Data excerpts:
◇ ◇ ◇ ◇ ◇
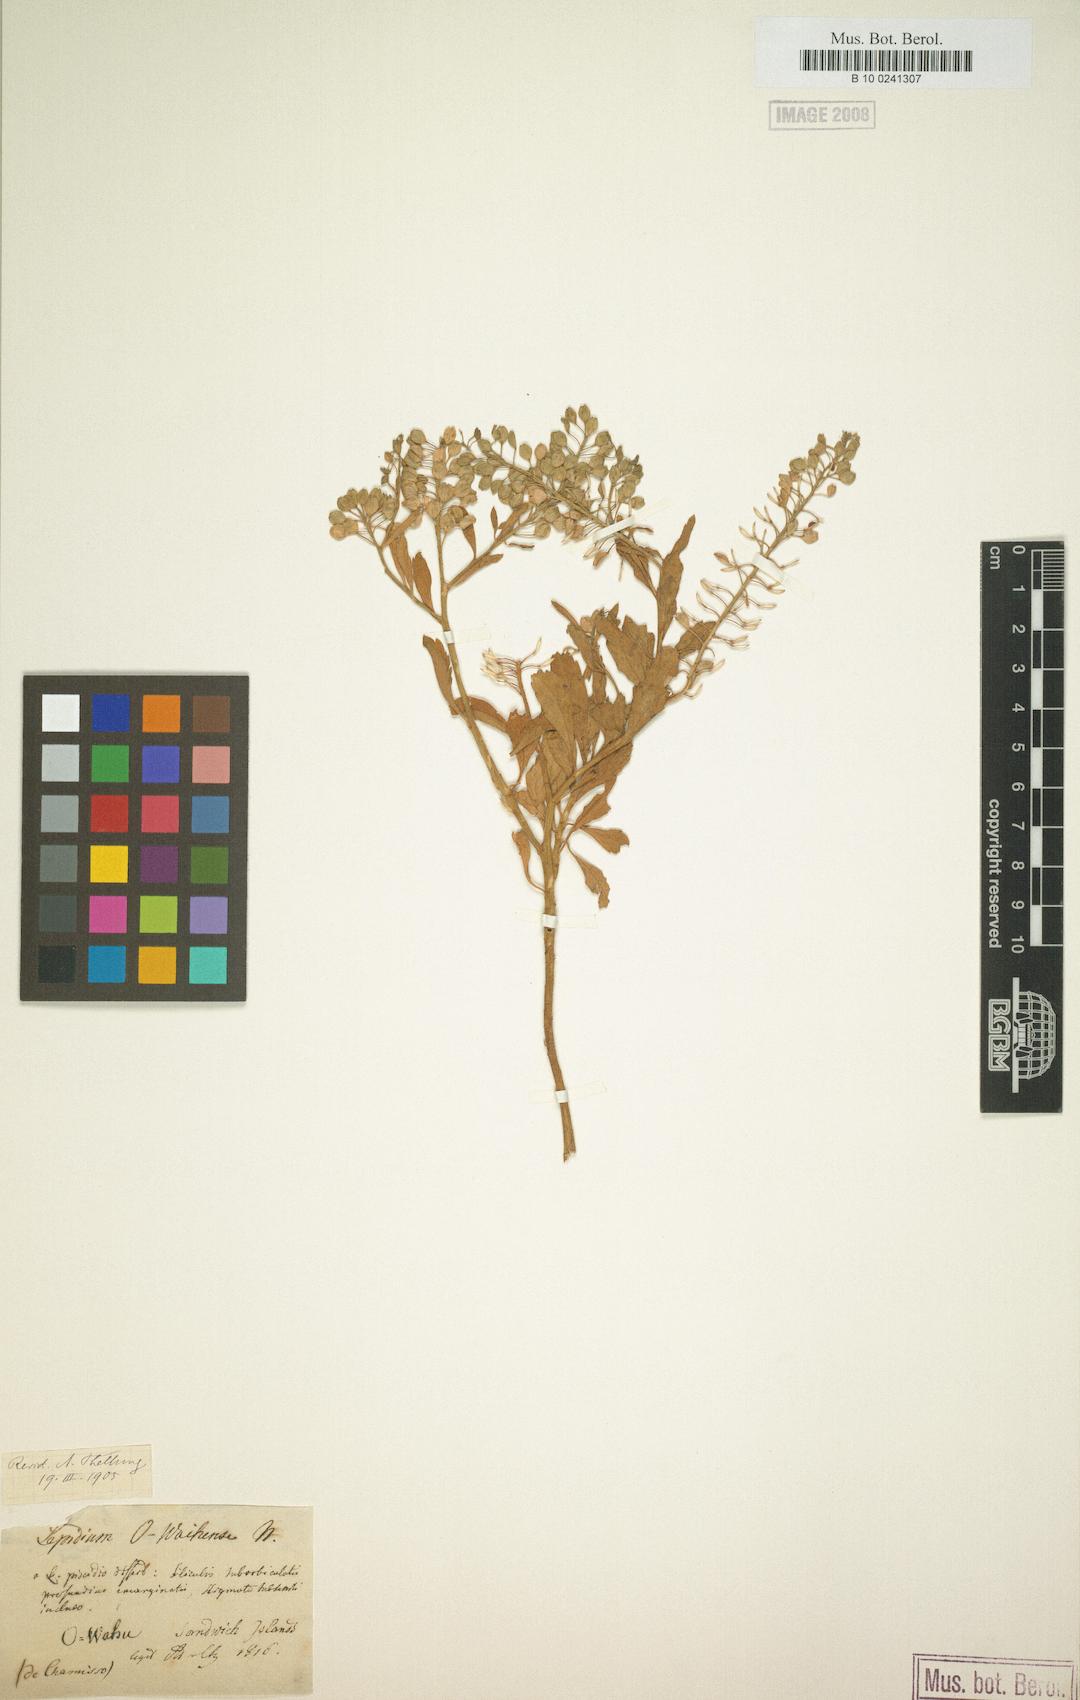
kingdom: Plantae
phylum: Tracheophyta
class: Magnoliopsida
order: Brassicales
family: Brassicaceae
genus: Lepidium
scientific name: Lepidium owaihiense
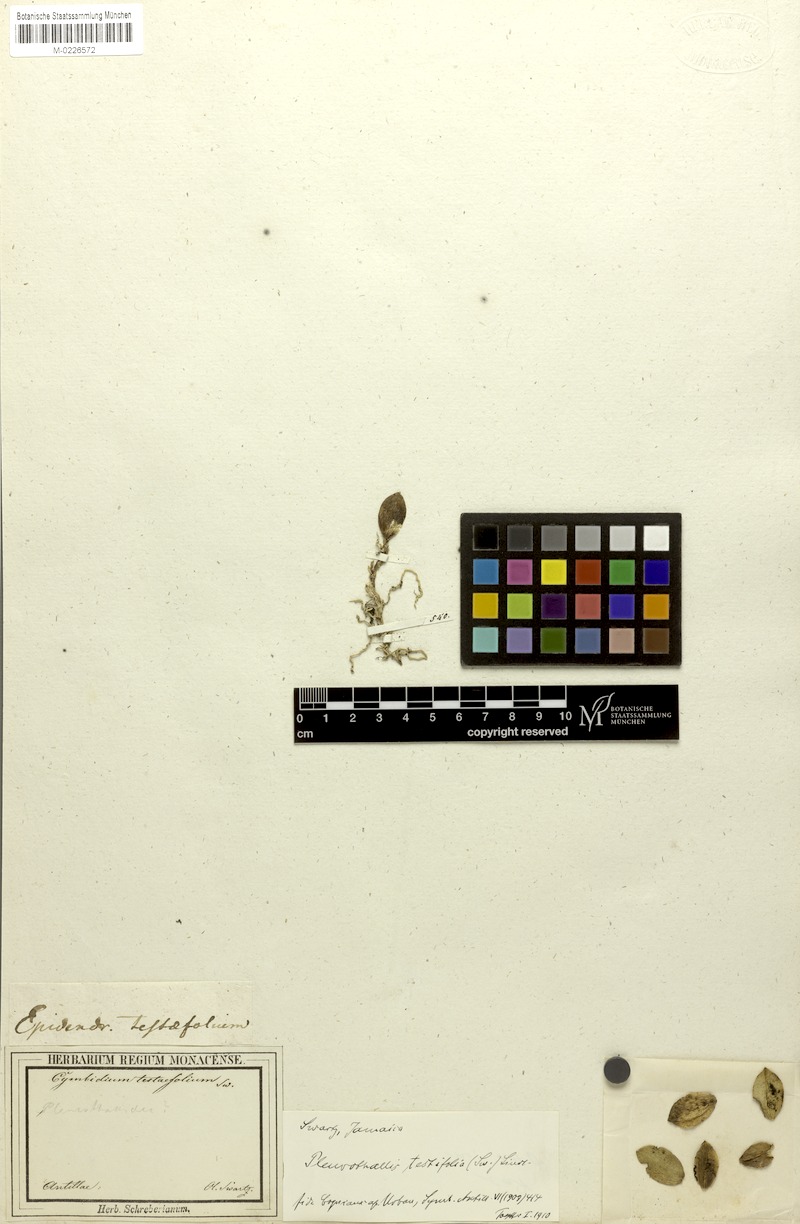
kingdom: Plantae
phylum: Tracheophyta
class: Liliopsida
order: Asparagales
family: Orchidaceae
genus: Acianthera
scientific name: Acianthera testifolia
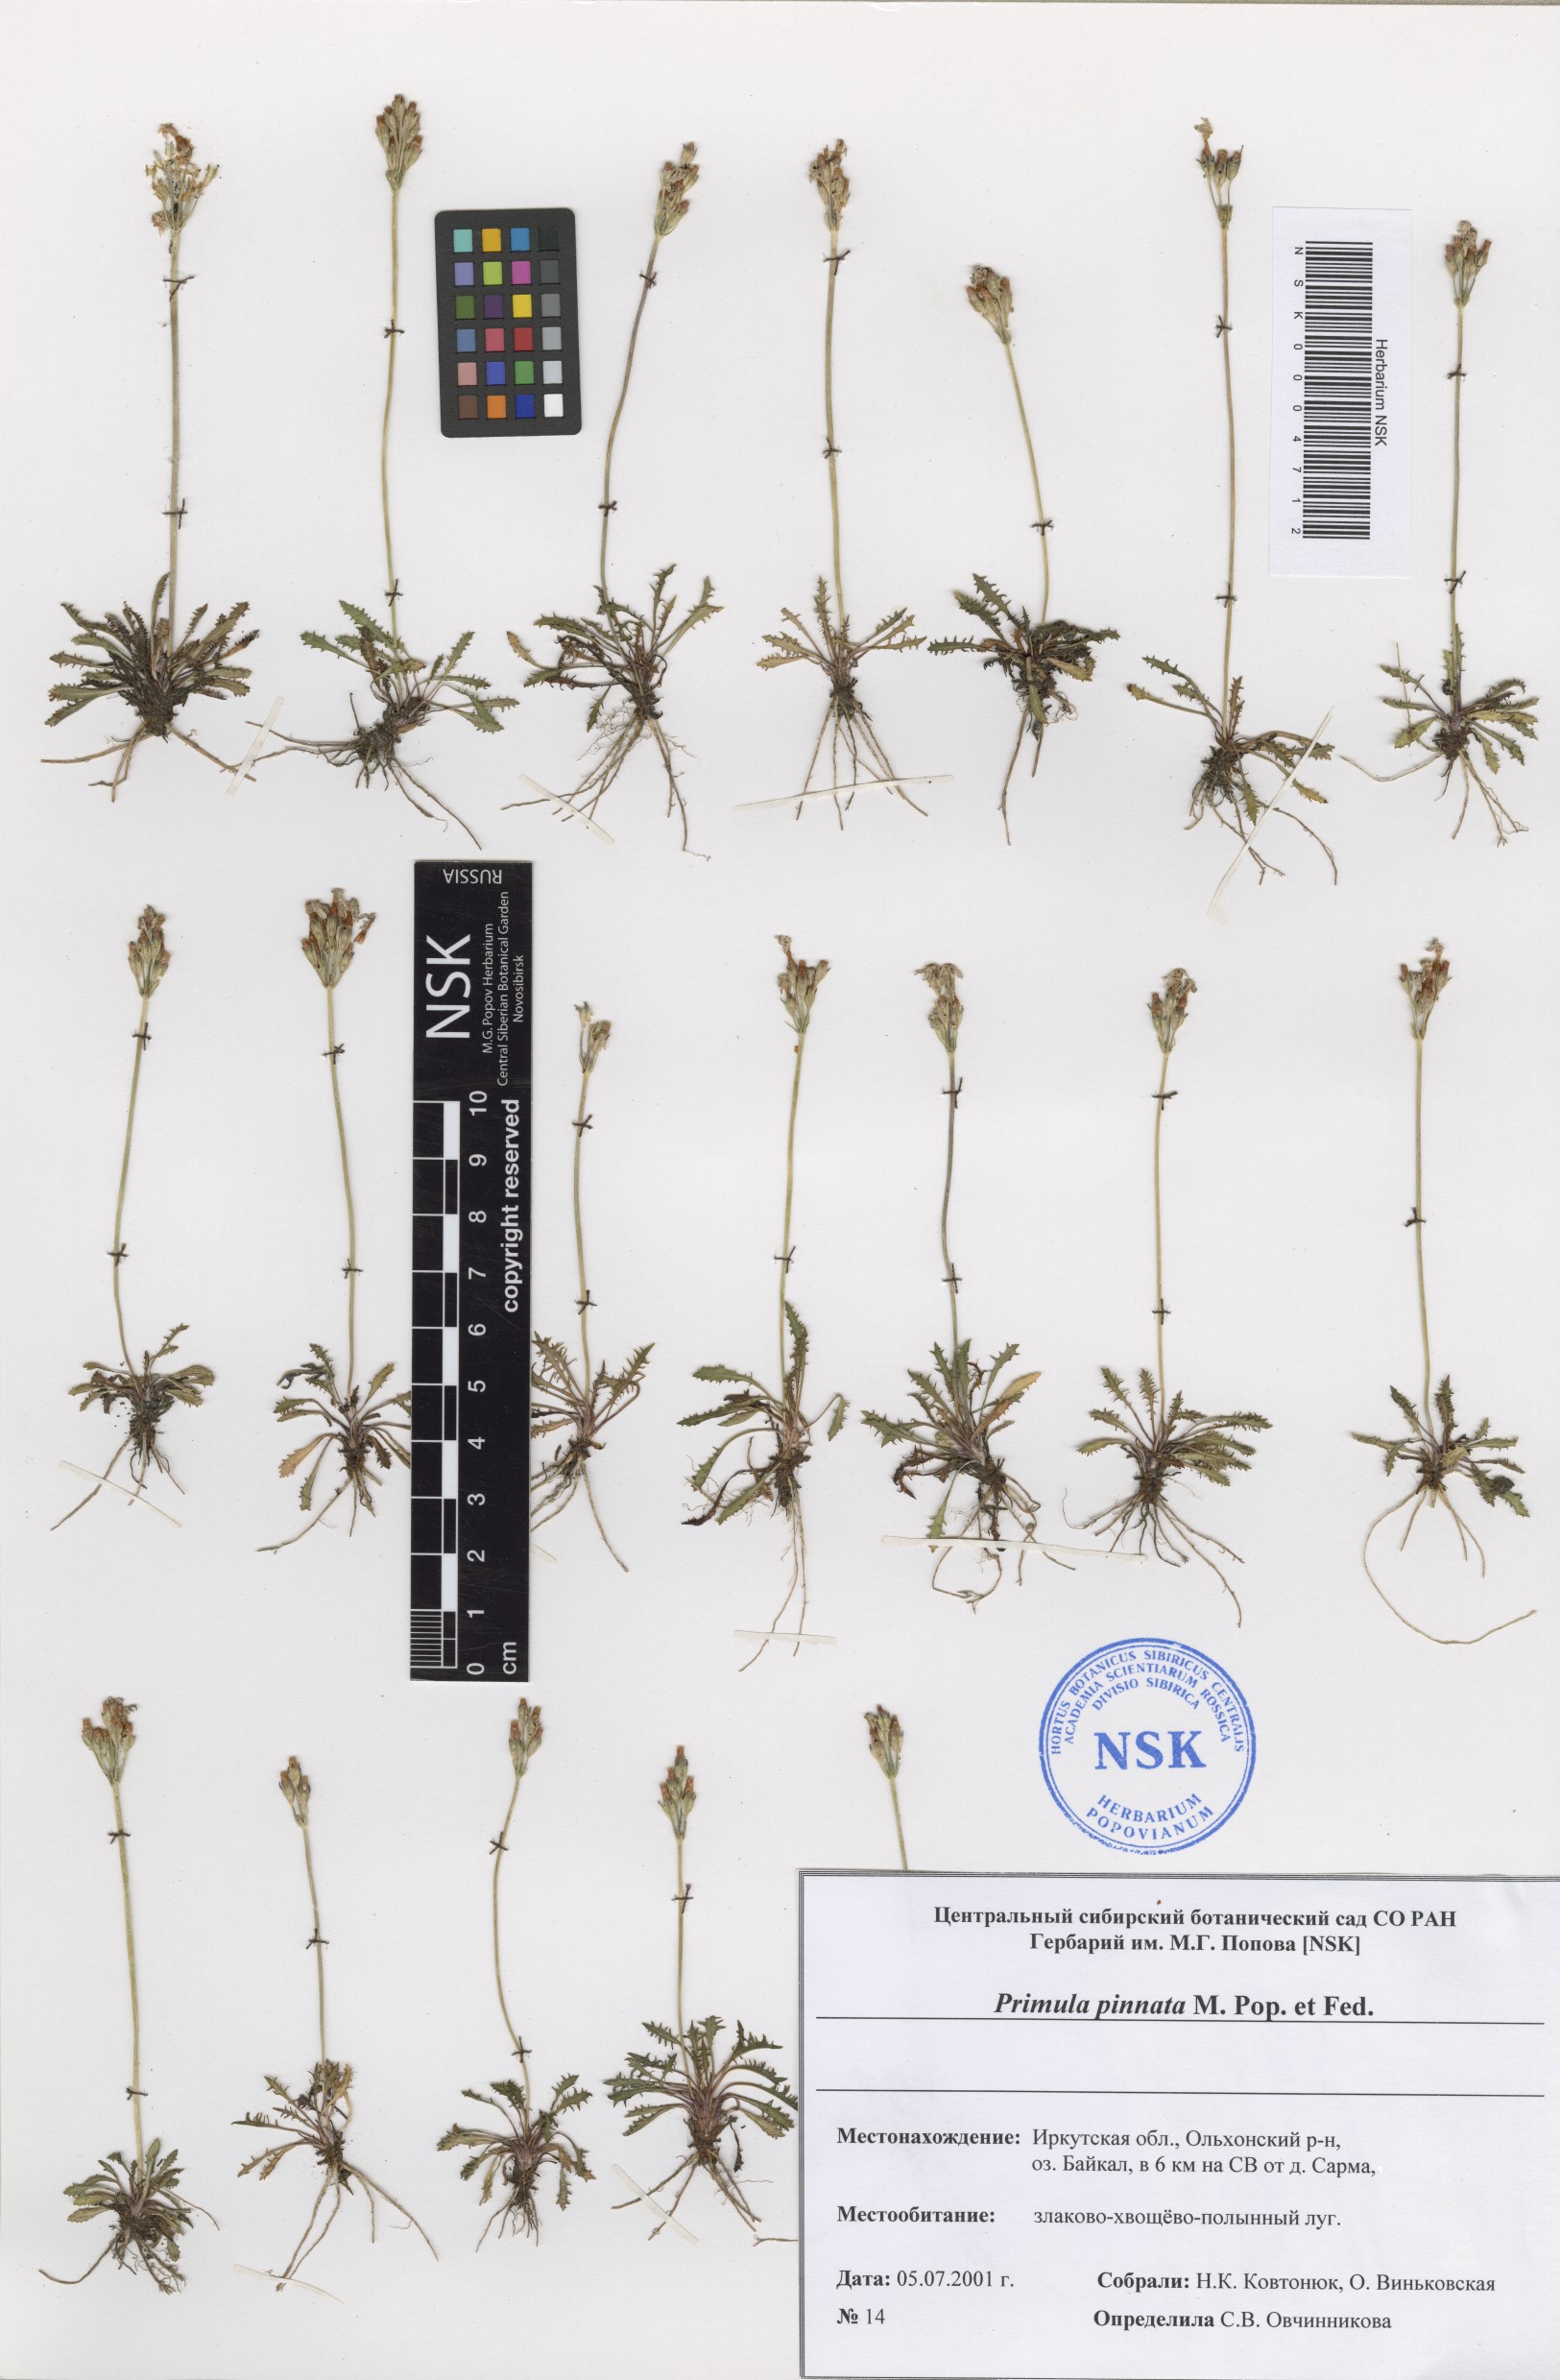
◇ ◇ ◇ ◇ ◇
Rewrite the lines of all the entries above, swapping "phylum" for "division" wherever it appears and changing nothing else. Leave out the pictures.

Solution below
kingdom: Plantae
division: Tracheophyta
class: Magnoliopsida
order: Brassicales
family: Brassicaceae
genus: Lepidium
scientific name: Lepidium owaihiense
kingdom: Plantae
division: Tracheophyta
class: Liliopsida
order: Asparagales
family: Orchidaceae
genus: Acianthera
scientific name: Acianthera testifolia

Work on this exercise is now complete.